A prevalecer a tese de que foi apenas uma ação desastrada do exército, como classifica a maior parte a imprensa de Israel, não poderia haver momento menos oportuno para o país e seus aliados, já que os EUA, taxando como “ingênua” qualquer tentativa de acordo com o Irã, estava por convencer todas as potências atômicas a seguir adiante na idéia de aprovar sanções comerciais contra o país comandado pelos aiatolás. Agora o foco muda, constrange Barack Obama a “lamentar” a ação de Israel, e se não fornece munição direta aos argumentos dos que são contra as sanções, ao menos os faz ganhar tempo no jogo diplomático. É como se Israel tivesse feito um gol contra no final do segundo tempo, levando a partida para a prorrogação.
Mas desconfio mesmo de qualquer hipótese, escrita aqui ou por outros que já se manifestaram. Como havia sugerido antes, quando certos mistérios nos parecem impenetráveis, nos resta senão conjecturar; posso citar aqui dois exemplos: sobre o mistério da Santíssima Trindade, ainda hoje não consegui juntar as peças, e suponho – sempre supondo – que a resposta reside exatamente no sagrado mistério, o que torna as coisas mais simples para quem crê e para as instituições que nele se sustentam; outro exemplo de mistério intangível é como toda essa confusão em torno do ataque israelense, grave, de qualquer ponto de vista do direito internacional, vai ser logo esquecida depois de alguma “carta das lamentações”, cuidadosamente elaborada e, na seqüência, ser acondicionada numa imensa sala-arquivo dos assuntos misteriosos e intocáveis, que a ONU mantém em sua sede nova-iorquina. Sondando mistérios, ignorando o que nos ignora, a vida segue neste século XXI com as “ameaças do terror” no calcanhar da civilização.
1 comentários:
digressão:
olhe, não penso que esse fato vai estar fadado ao esquecimento, não. ou, pelo menos, não com essa facilidade. feridas são sintomas de que algo não está bom. está lá. latente. carece de um novo desfecho, quando o anterior não mais convém ao enfermo. acho que essa, sim, é uma alegoria válida quando se pensa na 'condição humana'.

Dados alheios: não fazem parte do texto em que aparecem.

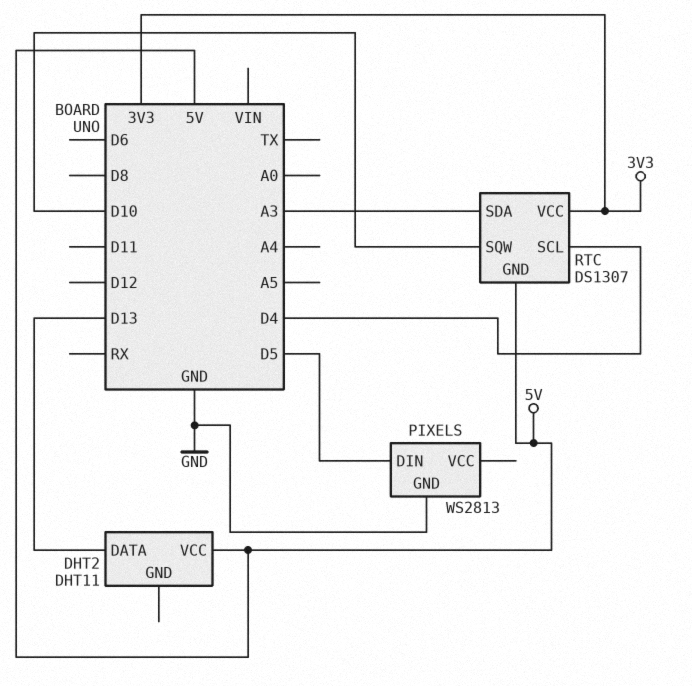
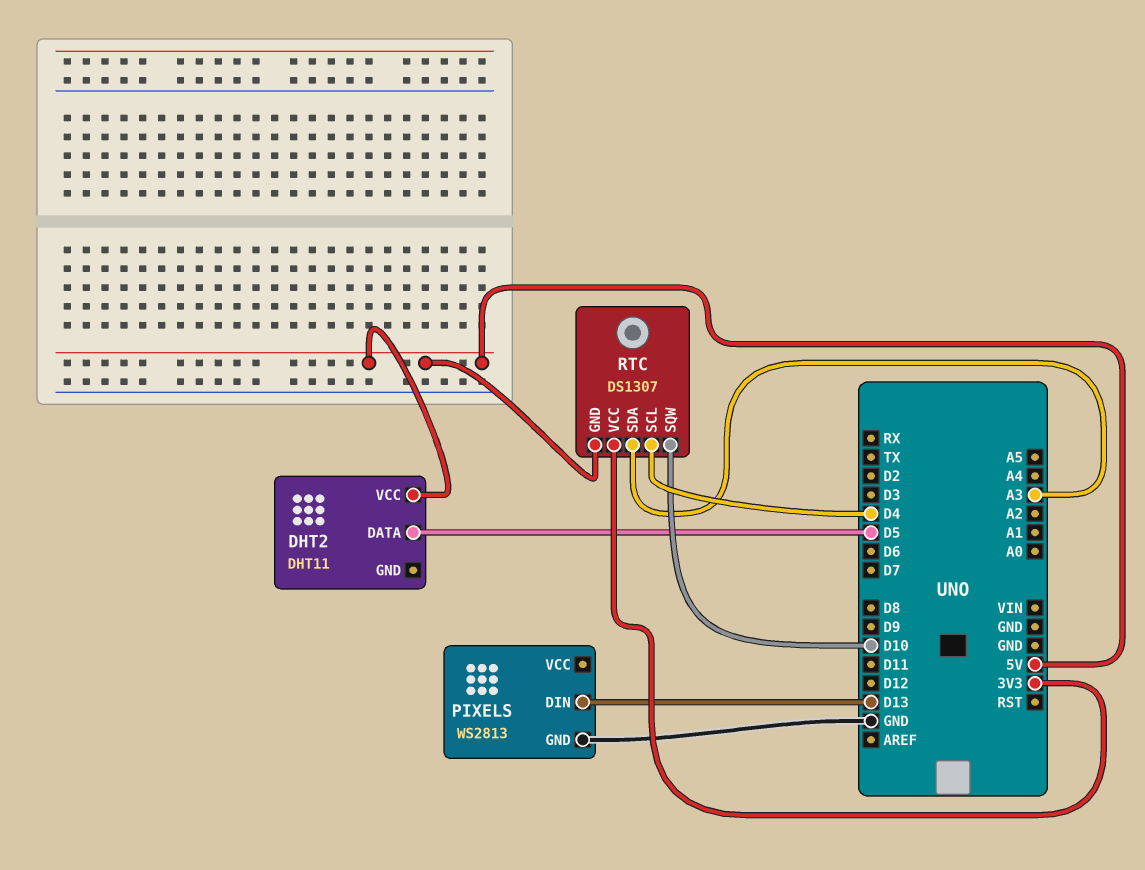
DHT2 pin DATA: D13 -> D5
PIXELS pin DIN: D5 -> D13

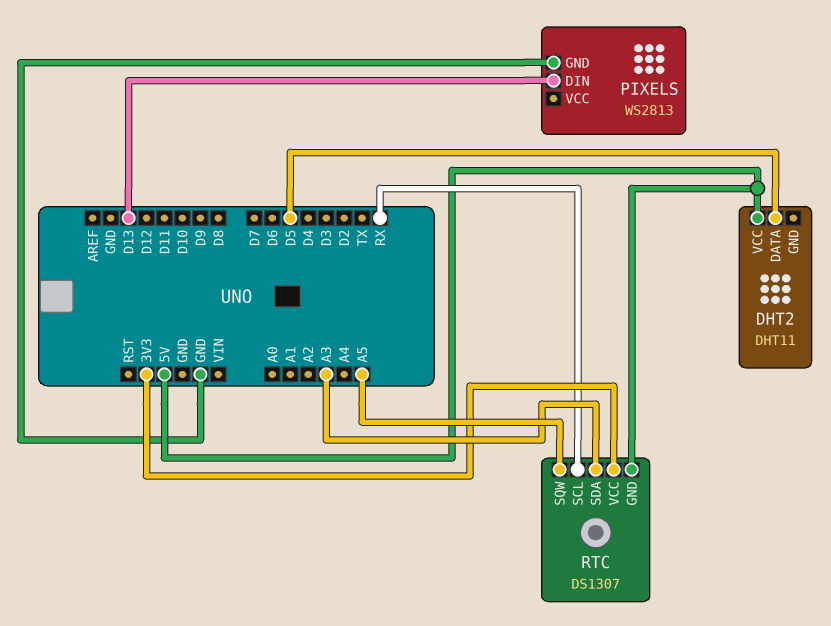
RTC pin SCL: D4 -> RX
RTC pin SQW: D10 -> A5

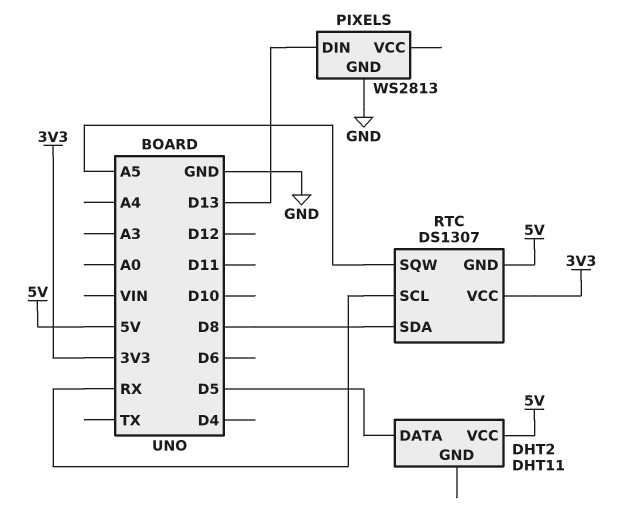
RTC pin SDA: A3 -> D8

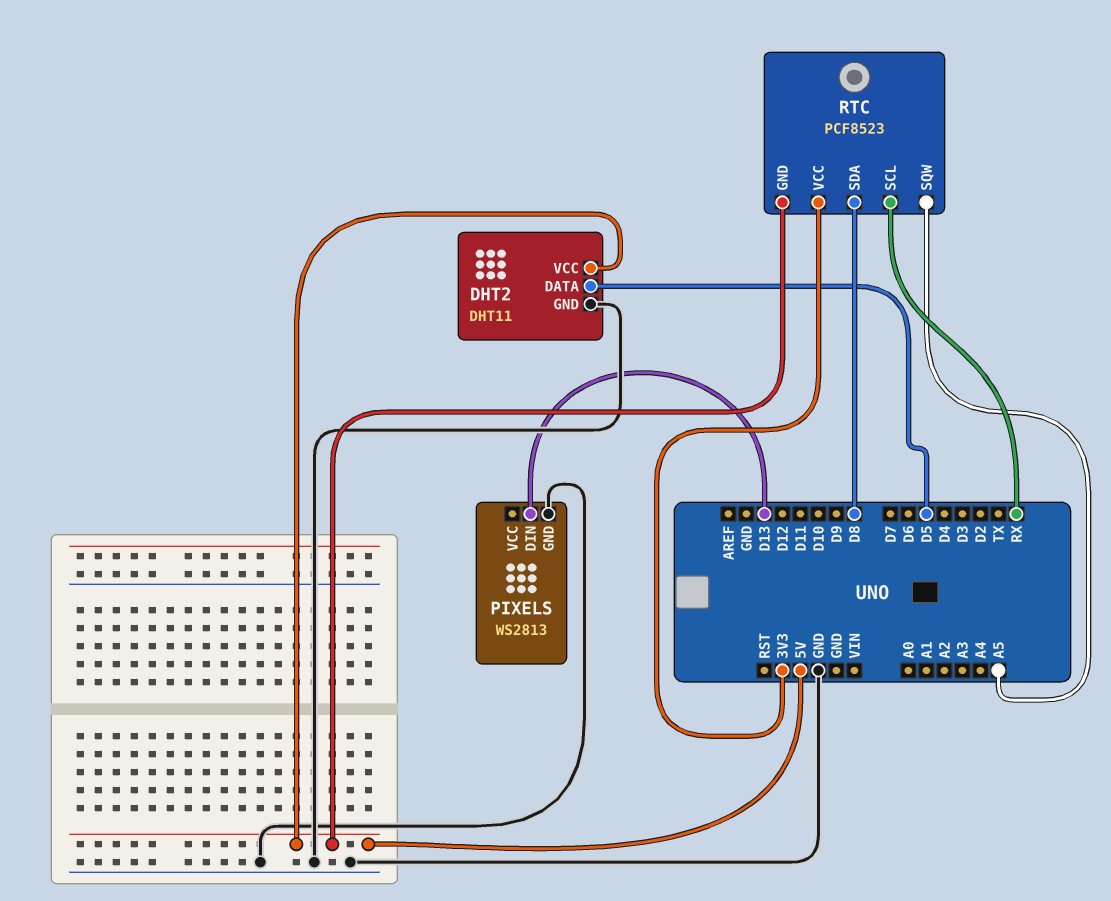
DHT2 pin GND: none -> GND
RTC: DS1307 -> PCF8523

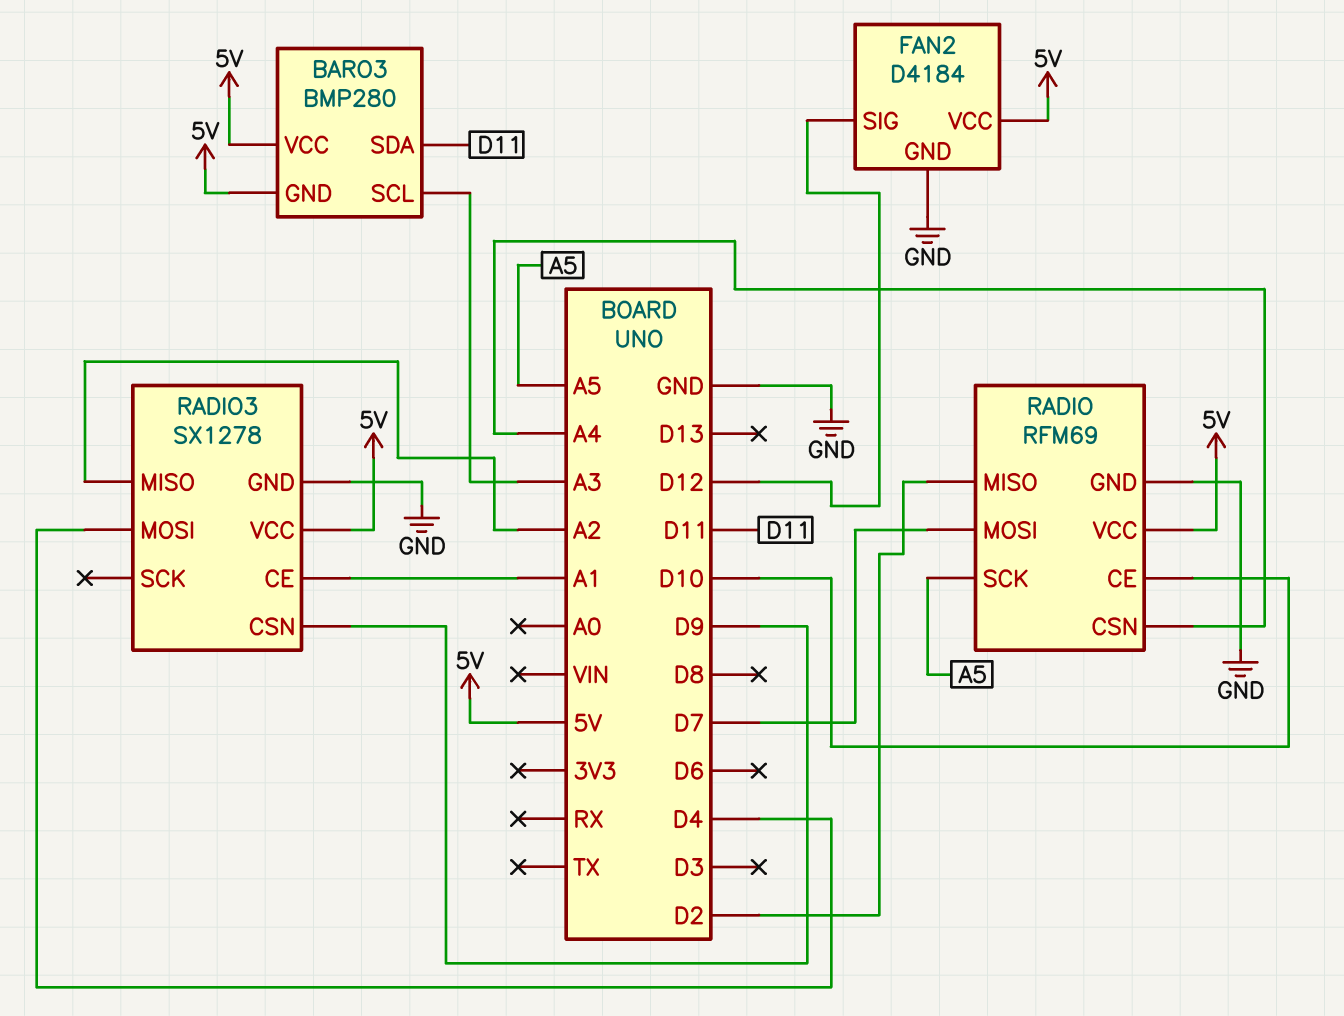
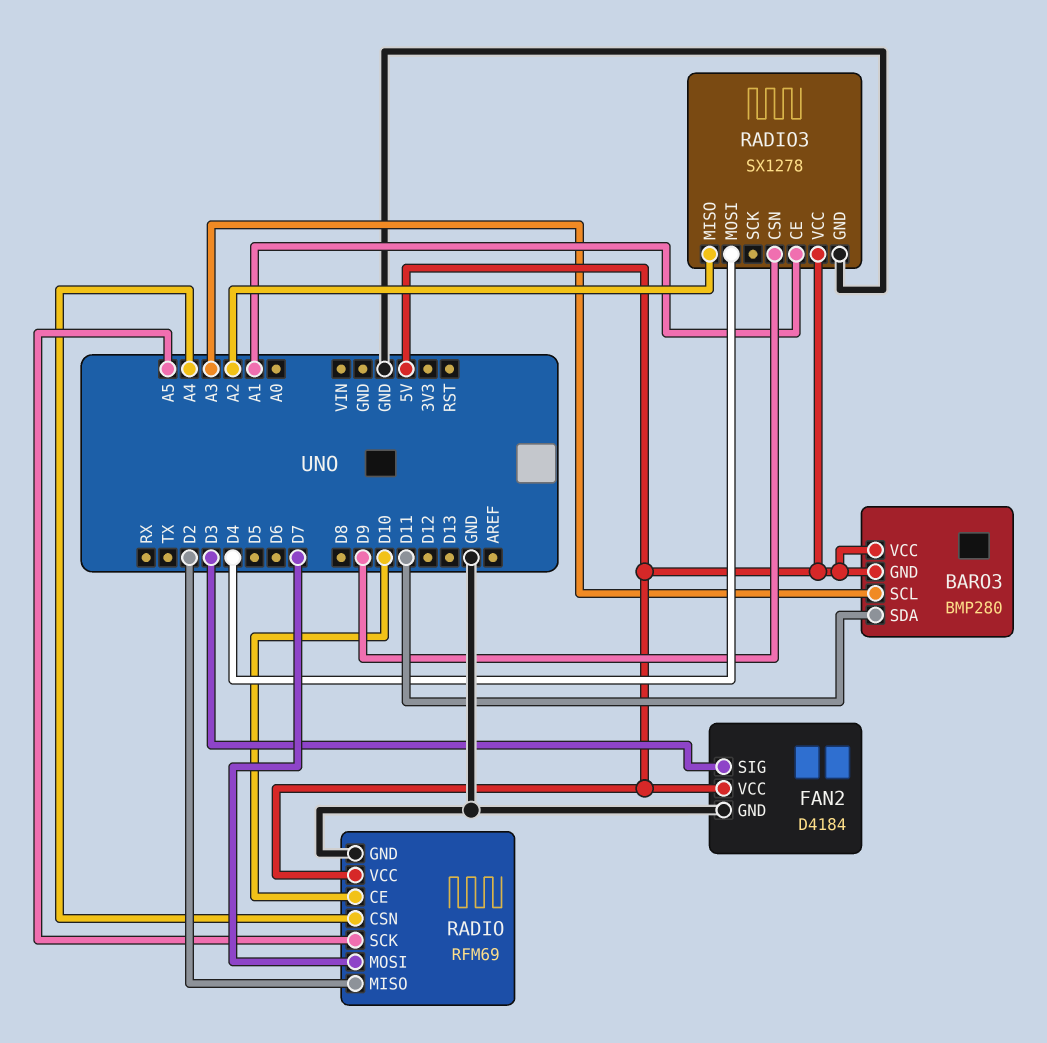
FAN2 pin SIG: D12 -> D3

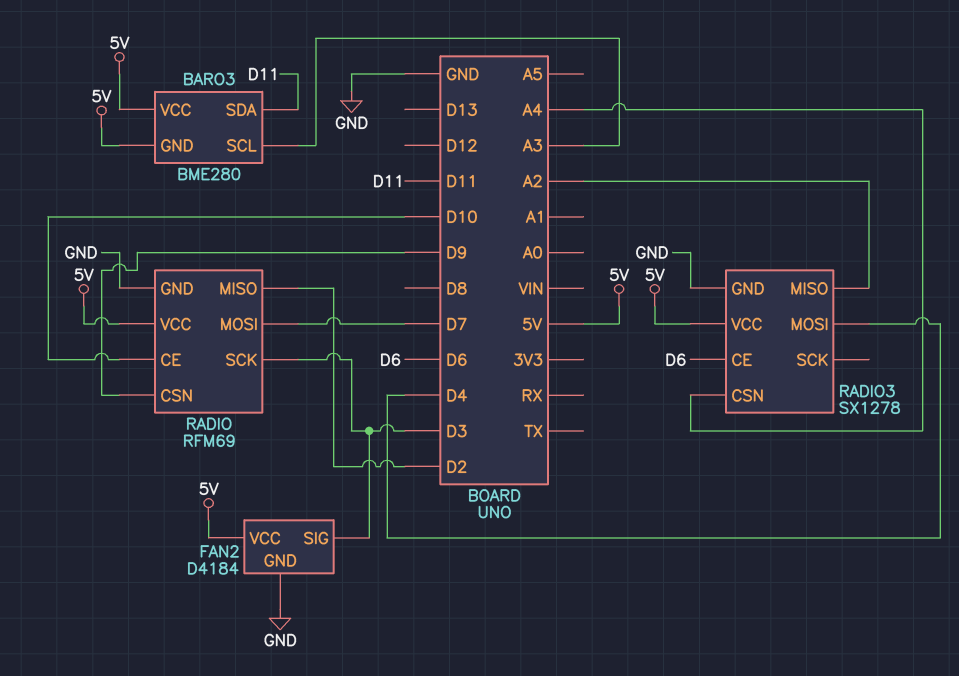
BARO3: BMP280 -> BME280
RADIO pin CSN: A4 -> D9
RADIO pin SCK: A5 -> D3
RADIO3 pin CE: A1 -> D6
RADIO3 pin CSN: D9 -> A4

e o prazo para esse 'acordo de cavalheiros' que o mundo arranjou para esses povos está acabando. para nós - o 'povo de cá' - também. esse e outros fatos são alertas, apesar de toda a sua gravidade.
lanço mão da hipótese de que tudo o que diz respeito ao 'terrorismo' não consiste em um mistério impenetrável, desde que encontremos a disposição (ou, quem preferir, que chame de papel histórico) de ligar os pontos desse velho jogo da humanidade, representado pelo novo rearranjo de forças que está para acontecer. quando? como? ainda não sei. não tenho tanta capacidade para fazer projeções. mas é no cotidiano que vamos construindo a história que queremos.